My Dearest Assassin

Source: Netflix

‘My Dearest Assassin’

Netflix has lined up its most ambitious slate to date for Thailand, with four films, three series and its first ever local documentary feature all set for release in 2026.

The lineup spans a wide range of genres from prestige drama and psychological thriller to action to heartfelt comedy and investigative non-fiction.

Last year, more than 90% of Netflix members in Thailand watched local content. The appetite for Thai stories was equally strong globally. Some 33 Thai titles have charted in the streamer’s global top 10, including 17 Thai Netflix originals such as Hunger, Master Of The House and last year’s breakout sensation Mad Unicorn.

The creative teams of the above three titles are debuting new works this year, including feature The Red Line by Hunger director Sitisiri Mongkolsiri, which tackles one of Thailand’s most pervasive modern threats – call centre scams. Set for release on March 26, it follows a group of women who take justice into their own hands when they fall victim to a sophisticated operation.

Mad Unicorn director Nottapon Boonkrapob returns with The Evil Lawyer, a legal drama series that explores power, morality and the grey spaces within Thailand’s justice system through a young attorney who pairs with a lawyer known for bending the rules. Master Of The House director Sivaroj Kongsakul returns with Empress Of Flames (aka Ploeng Phra Nang, the only previously announced title), a lavish period drama series about a fallen princess who seeks to reclaim the throne.

My Dearest Assassin is the latest from Taweewat Wantha, the famed director of Death Whisperer and Death Whisperer 2, two of Thailand’s biggest ever box office hits. The high-stakes action film follows a young woman raised by contract killers but who never trained as one until a brutal attack claims many of those close to her.

Further film titles are Surapong Ploensang’s The Debt Collector, starring Nadech Kugimiya from the Death Whisperer franchise, who plays a former debt collector racing against a terminal illness to avenge injustices against victims of loan sharks, and Overacting from comedy director Prueksa Amaruji, a family comedy about an aspiring actress who stages fake missions for his retired father when his memories slip back to his days as a top cop.

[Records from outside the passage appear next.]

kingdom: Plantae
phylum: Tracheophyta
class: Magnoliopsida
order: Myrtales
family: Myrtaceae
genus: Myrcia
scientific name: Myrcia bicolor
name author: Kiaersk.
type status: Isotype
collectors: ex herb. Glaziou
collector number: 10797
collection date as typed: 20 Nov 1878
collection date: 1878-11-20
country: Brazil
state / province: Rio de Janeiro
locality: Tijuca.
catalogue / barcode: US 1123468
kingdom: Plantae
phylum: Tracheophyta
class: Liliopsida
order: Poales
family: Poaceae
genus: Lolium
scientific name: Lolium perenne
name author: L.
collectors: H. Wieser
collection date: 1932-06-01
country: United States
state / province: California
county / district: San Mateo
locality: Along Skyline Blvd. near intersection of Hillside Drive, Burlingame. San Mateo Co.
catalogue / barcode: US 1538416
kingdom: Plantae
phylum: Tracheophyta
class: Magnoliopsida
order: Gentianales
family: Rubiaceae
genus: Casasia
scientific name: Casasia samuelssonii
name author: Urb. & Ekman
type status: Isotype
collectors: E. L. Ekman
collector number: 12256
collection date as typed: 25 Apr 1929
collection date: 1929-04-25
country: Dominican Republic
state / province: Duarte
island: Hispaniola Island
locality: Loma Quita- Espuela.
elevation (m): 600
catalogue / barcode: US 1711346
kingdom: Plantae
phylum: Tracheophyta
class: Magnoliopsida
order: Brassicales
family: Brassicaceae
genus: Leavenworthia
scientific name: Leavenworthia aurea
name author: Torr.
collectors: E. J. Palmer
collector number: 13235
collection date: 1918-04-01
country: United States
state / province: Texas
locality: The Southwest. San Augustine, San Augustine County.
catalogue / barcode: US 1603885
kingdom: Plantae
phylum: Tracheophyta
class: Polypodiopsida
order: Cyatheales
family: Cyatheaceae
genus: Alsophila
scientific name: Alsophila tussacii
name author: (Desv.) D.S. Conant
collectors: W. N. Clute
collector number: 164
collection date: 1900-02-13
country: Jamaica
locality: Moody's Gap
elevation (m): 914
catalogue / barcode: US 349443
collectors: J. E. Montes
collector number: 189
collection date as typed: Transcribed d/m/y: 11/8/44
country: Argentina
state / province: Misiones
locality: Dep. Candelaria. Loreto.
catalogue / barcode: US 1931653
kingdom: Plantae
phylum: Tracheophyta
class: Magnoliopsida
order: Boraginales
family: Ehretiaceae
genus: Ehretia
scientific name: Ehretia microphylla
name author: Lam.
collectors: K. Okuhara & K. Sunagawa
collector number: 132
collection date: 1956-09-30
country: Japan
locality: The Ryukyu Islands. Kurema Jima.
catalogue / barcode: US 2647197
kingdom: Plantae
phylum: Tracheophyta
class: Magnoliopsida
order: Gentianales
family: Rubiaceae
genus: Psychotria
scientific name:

Chompoo: Lost & Forgotten by Doi Boy director Nontawat Numbenchapol is Netflix Thailand’s first local documentary feature, co-produced with Singapore’s Beach House Pictures and Thai Film Works. When a young girl goes missing in a remote Thai village, the accused becomes an overnight celebrity. The film traces how a criminal investigation became a cultural spectacle and examines the forces that propelled it.

Rounding out the slate is Chayan Laoyodtrakool’s Delusion, a psychological family drama series about a small-town schoolteacher who races to uncover the truth as her aging father is made the prime suspect after a spate of murders.

Netflix has been investing heftily in Thai content. From 2021 to 2024, it invested $200m in local content and employed more than 13,500 cast and crew across Thailand.